I always seem to put things off, so I’m obviously running behind schedule with this piece. Simply put, things seem to get in the way. I nevertheless believe that the idea has some merit. The exhibition itself ended on May 7th, and I’m writing about it now, 20 days later. Dear Reader, I am aware that you are understanding of your humble servant and that you are forgiving.
If I want to enjoy some art in the same manner that I have been known to enjoy a cup of tea and some cake, I think about going to the HAB Gallery in Nantes’ Hangar à Bananes. If you were in town last month, you could have seen the “Une ebauche lente à venir” show, which featured recent pieces by Léopold Rabus and Till Rabus, some of which were produced just for the event. This art helps you take a second glance and discover the fun and foolishness in art. You may see it in the images at the conclusion of this post. See if you can spot two mischievous dogs and two mischievous pigeons!

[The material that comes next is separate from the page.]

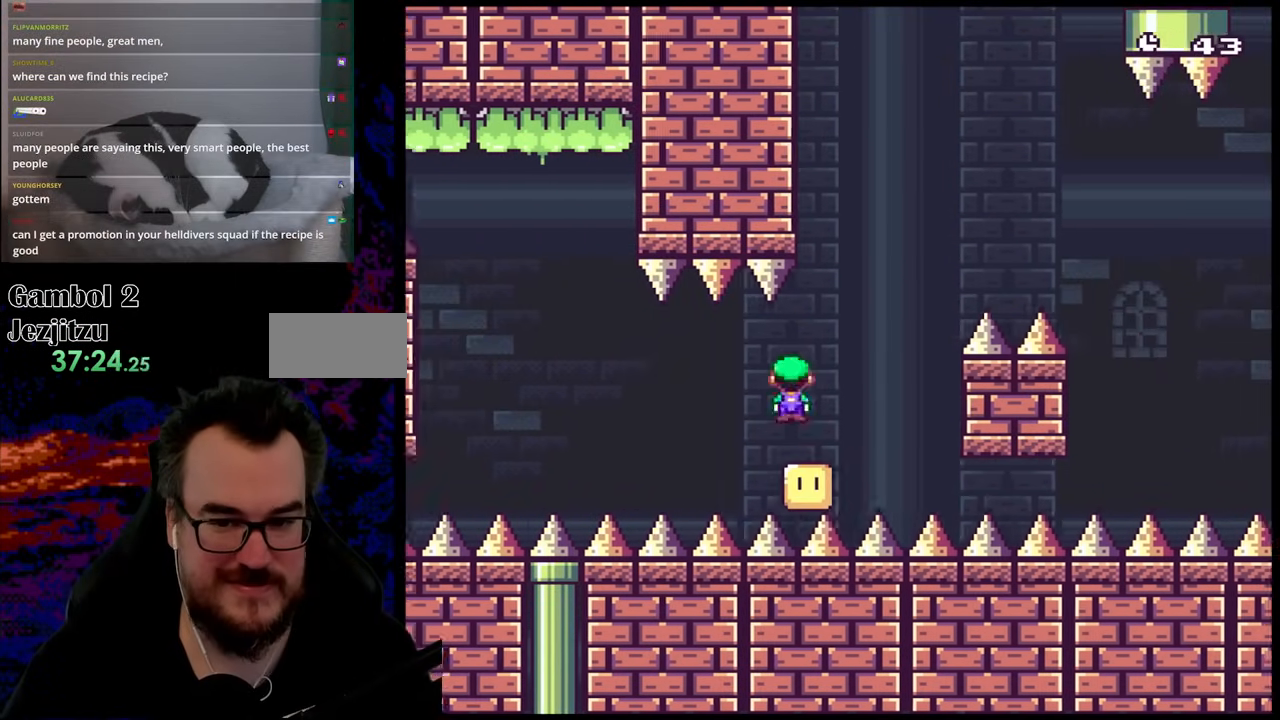
{"buttons": ["X", "DPAD_RIGHT"], "events": [[450, "A", "up"]]}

Still life and landscapes are combined and delve into the artist’s basic urge to paint. Léopold’s paintings are loaded with lovely and weird animals: cows, slugs, birds, flies, dogs, and deer in the snow; a mound of faeces; chicken coops; and fields. Till’s paintings, in baroque and extravagant compositions, are loaded with trash, people, and other consumer objects.
Léopold Rabus (born 1977) and Till Rabus (born 1975) are Swiss artists that pay close attention to the reality of the world around them, and their art is full of sarcasm and comedy, challenging preconceived notions of what is and isn’t beautiful.
This piece, however, is about those who are viewing art and absorbing it all in. Or are they simply devouring culture to appear fashionable? To be in, since who wants to be left out? The French and their elitism in culture! Half the fun is watching those who make a concerted effort to “educate” themselves because it is trendy, a la Molière’s Bourgeois Gentilhomme, and those who take it all less seriously and enjoy watching the humour in the paintings and laughing at the absurdity of some of the pieces. I’m all for being an intellectual in intellectual settings where the study of art is academic, as opposed to the faux leftist intellectuals, yet at times art is about not being an intellectual. As Nike once tried to say, Just Do It!
The exhibition closed on the 7th of May.